What are the differences between Floating IPs and Virtual IPs

ipnetworkingvirtualhost

This might be a pedestrian question but what is the difference between a "Floating IP" address and a "Virtual IP" address? Are they synonyms?

Best Answer

To me, the terms mean different things.

A floating IP address is used to support failover in a high-availability cluster. The cluster is configured such that only the active member of the cluster "owns" or responds to that IP address at any given time. Should the active member fail, then "ownership" of the floating IP address would be transferred to a standby member to promote it as the new active member. Specifically, the member to be promoted issues a gratuitous ARP, announcing the new MAC address–to–IP address association.

A virtual IP address refers to the IP address of a virtual server, and is a more nebulous term. With F5 load balancers, for example, the virtual servers are the services (websites, etc.) you want to host.
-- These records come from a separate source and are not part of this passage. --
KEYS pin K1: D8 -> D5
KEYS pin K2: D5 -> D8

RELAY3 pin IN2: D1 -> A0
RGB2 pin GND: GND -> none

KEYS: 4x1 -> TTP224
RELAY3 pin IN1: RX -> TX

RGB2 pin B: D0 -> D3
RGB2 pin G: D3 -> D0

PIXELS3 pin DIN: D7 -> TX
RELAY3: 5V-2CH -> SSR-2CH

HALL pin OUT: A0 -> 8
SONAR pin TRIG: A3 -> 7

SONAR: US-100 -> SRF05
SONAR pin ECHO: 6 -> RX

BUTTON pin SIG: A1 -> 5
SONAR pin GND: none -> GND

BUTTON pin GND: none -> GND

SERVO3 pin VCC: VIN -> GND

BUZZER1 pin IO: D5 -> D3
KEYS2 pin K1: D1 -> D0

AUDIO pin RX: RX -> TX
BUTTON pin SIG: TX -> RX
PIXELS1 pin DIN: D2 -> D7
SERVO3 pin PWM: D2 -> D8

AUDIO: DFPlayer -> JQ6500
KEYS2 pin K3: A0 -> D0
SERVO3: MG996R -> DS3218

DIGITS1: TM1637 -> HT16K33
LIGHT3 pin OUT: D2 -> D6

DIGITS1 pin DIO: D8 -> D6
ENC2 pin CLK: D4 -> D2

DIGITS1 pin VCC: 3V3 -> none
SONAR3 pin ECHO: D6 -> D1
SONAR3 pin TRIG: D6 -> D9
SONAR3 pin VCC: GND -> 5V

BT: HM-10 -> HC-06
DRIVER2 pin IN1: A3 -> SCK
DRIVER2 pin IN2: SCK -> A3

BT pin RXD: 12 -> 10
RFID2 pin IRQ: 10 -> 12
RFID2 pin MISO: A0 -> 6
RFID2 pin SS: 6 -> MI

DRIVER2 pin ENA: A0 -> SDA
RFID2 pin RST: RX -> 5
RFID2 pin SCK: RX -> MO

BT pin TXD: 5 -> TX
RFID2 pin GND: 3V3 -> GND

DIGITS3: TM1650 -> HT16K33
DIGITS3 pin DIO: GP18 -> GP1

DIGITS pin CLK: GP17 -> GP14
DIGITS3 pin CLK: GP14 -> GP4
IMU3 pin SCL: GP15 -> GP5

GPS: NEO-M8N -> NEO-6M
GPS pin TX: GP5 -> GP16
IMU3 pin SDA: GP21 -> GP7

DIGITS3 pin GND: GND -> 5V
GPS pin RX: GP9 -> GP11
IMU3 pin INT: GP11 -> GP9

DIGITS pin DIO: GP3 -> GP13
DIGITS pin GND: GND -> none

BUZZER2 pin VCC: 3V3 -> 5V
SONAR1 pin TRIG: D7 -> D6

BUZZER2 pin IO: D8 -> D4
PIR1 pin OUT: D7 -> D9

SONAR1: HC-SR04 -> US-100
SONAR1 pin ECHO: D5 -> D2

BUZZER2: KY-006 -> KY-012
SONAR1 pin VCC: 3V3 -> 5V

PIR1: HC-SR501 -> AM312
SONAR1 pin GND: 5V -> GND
More concretely, suppose you have a pair of load balancers in an active-standby cluster. For each interface or VLAN, the load balancers would each have a self IP address, as well as a floating IP address that is shared between both members. When the load balancer relays incoming requests to the back-end nodes, it uses the floating IP address as the source address, so if the load balancer dies, its partner will be able to take over and receive the response. Each website or other service being hosted on the load balancers would have its own IP address, which you could call a "virtual" IP address. (You could say that these virtual IPs "float" as well, since control of them would transfer to the standby node in the event of a failover.)